Task to carry out -
If a line in the records below contains the word "player", return that line.

Data for this exercise -

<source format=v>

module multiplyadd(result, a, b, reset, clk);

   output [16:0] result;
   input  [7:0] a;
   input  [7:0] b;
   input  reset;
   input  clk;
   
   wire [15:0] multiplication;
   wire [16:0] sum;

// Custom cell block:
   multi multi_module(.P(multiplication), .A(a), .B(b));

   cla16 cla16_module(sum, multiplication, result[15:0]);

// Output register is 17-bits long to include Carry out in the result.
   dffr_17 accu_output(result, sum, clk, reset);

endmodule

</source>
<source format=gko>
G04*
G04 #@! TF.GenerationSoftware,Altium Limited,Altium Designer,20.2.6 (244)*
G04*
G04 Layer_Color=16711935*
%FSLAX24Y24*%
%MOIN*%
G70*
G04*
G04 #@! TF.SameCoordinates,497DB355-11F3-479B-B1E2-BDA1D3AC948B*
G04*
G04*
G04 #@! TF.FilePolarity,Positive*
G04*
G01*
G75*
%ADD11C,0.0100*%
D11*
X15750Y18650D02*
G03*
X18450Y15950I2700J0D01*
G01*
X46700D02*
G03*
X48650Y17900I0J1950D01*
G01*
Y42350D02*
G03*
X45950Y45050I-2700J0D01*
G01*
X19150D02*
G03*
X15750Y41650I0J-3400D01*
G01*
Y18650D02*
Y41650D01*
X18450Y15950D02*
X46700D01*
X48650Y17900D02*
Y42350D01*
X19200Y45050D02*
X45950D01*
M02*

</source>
---
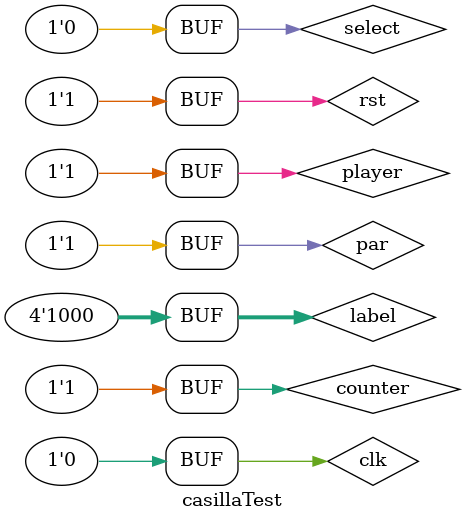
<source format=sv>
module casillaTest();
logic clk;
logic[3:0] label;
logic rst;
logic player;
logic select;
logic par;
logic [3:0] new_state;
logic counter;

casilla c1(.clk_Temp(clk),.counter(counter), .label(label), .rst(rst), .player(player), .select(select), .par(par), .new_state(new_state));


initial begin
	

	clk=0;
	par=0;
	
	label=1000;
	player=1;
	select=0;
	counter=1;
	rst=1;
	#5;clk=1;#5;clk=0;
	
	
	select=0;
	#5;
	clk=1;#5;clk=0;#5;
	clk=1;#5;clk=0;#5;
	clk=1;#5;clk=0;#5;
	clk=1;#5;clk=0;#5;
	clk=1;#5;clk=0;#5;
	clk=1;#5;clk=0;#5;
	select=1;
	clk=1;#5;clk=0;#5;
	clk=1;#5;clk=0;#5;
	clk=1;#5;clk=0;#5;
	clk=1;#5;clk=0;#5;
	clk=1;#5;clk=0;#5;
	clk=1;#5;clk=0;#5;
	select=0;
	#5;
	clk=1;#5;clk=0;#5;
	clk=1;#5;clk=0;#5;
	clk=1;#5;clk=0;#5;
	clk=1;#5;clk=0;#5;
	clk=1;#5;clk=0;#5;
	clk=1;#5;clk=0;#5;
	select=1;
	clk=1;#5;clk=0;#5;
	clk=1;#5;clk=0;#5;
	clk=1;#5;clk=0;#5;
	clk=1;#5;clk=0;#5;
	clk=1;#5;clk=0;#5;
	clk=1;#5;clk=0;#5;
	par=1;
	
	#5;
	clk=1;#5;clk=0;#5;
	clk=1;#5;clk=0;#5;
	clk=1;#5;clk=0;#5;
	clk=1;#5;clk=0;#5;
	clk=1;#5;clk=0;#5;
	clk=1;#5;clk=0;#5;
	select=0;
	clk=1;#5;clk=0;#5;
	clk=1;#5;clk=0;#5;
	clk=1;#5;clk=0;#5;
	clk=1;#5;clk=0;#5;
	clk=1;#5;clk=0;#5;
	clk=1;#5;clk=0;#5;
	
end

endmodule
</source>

Answer to this problem -
logic player;
casilla c1(.clk_Temp(clk),.counter(counter), .label(label), .rst(rst), .player(player), .select(select), .par(par), .new_state(new_state));
	player=1;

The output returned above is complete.